Dataset items:
━━━━━━
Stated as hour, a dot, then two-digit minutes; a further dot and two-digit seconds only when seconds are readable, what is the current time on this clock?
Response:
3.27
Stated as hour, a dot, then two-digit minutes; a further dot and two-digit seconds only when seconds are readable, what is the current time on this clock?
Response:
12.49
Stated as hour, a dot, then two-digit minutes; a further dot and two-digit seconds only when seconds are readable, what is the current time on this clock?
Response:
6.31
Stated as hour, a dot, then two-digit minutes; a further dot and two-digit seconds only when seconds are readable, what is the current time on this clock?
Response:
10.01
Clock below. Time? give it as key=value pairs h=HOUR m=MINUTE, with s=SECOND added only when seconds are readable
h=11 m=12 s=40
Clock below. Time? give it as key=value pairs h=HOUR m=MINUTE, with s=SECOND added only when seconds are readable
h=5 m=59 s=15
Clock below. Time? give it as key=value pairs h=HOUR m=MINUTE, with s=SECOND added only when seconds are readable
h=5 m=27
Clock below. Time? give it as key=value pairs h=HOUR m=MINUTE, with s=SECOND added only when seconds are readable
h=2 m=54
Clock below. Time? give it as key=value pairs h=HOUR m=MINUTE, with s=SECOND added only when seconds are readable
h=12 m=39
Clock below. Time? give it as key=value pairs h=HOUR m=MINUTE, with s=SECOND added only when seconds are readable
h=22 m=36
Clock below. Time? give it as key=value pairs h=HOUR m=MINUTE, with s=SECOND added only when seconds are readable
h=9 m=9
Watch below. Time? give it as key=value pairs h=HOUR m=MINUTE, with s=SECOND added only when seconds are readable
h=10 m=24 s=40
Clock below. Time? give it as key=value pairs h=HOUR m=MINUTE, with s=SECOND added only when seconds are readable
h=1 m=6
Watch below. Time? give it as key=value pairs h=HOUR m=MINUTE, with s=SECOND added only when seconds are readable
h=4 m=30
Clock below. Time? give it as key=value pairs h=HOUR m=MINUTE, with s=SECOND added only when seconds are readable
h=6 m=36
━━━━━━
Brief:
Replace "readable" with "visible" throughout the rows above, keeping everything else the same.

Problem solution:
Stated as hour, a dot, then two-digit minutes; a further dot and two-digit seconds only when seconds are visible, what is the current time on this clock?
Response:
3.27
Stated as hour, a dot, then two-digit minutes; a further dot and two-digit seconds only when seconds are visible, what is the current time on this clock?
Response:
12.49
Stated as hour, a dot, then two-digit minutes; a further dot and two-digit seconds only when seconds are visible, what is the current time on this clock?
Response:
6.31
Stated as hour, a dot, then two-digit minutes; a further dot and two-digit seconds only when seconds are visible, what is the current time on this clock?
Response:
10.01
Clock below. Time? give it as key=value pairs h=HOUR m=MINUTE, with s=SECOND added only when seconds are visible
h=11 m=12 s=40
Clock below. Time? give it as key=value pairs h=HOUR m=MINUTE, with s=SECOND added only when seconds are visible
h=5 m=59 s=15
Clock below. Time? give it as key=value pairs h=HOUR m=MINUTE, with s=SECOND added only when seconds are visible
h=5 m=27
Clock below. Time? give it as key=value pairs h=HOUR m=MINUTE, with s=SECOND added only when seconds are visible
h=2 m=54
Clock below. Time? give it as key=value pairs h=HOUR m=MINUTE, with s=SECOND added only when seconds are visible
h=12 m=39
Clock below. Time? give it as key=value pairs h=HOUR m=MINUTE, with s=SECOND added only when seconds are visible
h=22 m=36
Clock below. Time? give it as key=value pairs h=HOUR m=MINUTE, with s=SECOND added only when seconds are visible
h=9 m=9
Watch below. Time? give it as key=value pairs h=HOUR m=MINUTE, with s=SECOND added only when seconds are visible
h=10 m=24 s=40
Clock below. Time? give it as key=value pairs h=HOUR m=MINUTE, with s=SECOND added only when seconds are visible
h=1 m=6
Watch below. Time? give it as key=value pairs h=HOUR m=MINUTE, with s=SECOND added only when seconds are visible
h=4 m=30
Clock below. Time? give it as key=value pairs h=HOUR m=MINUTE, with s=SECOND added only when seconds are visible
h=6 m=36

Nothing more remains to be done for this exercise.